Write out every entry, unchanged. Skip any picture.

[INPUT Boundary: Start]

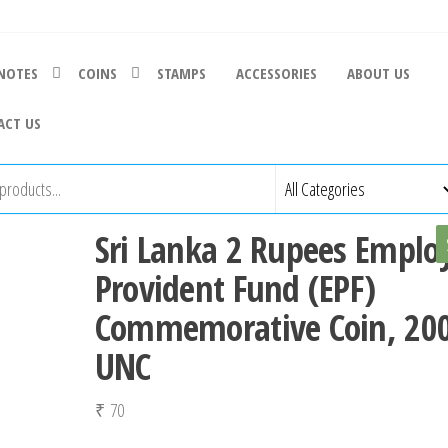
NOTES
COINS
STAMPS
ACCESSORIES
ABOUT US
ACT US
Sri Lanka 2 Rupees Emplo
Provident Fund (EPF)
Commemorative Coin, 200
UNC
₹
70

[INPUT Boundary: End]

TASK SOLUTION:
NOTES
COINS
STAMPS
ACCESSORIES
ABOUT US
ACT US
Sri Lanka 2 Rupees Emplo
Provident Fund (EPF)
Commemorative Coin, 200
UNC
₹
70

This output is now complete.